[Opening INPUT section]

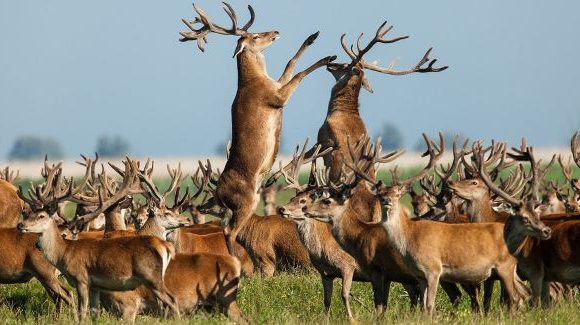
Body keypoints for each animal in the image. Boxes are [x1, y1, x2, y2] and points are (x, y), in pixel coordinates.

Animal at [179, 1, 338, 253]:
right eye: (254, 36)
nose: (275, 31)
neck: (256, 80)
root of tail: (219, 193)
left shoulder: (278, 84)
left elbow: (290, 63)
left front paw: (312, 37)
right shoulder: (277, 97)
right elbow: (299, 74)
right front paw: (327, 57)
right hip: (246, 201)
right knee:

[Closing INPUT section]
[Opening INPUT section]

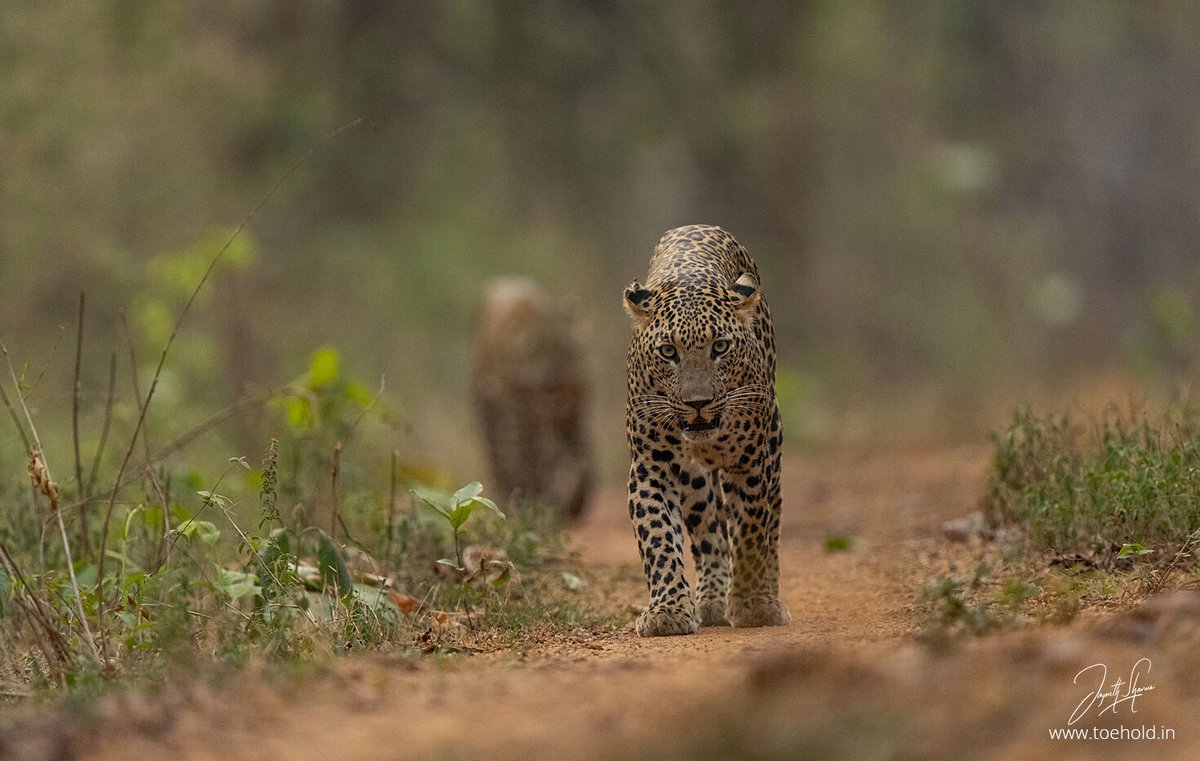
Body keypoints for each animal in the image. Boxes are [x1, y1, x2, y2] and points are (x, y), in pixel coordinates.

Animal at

[Closing INPUT section]

Above are the records; copy each line from them that includes the string "right".

right eye: (254, 36)
right shoulder: (277, 97)
right elbow: (299, 74)
right front paw: (327, 57)
right hip: (246, 201)
right knee:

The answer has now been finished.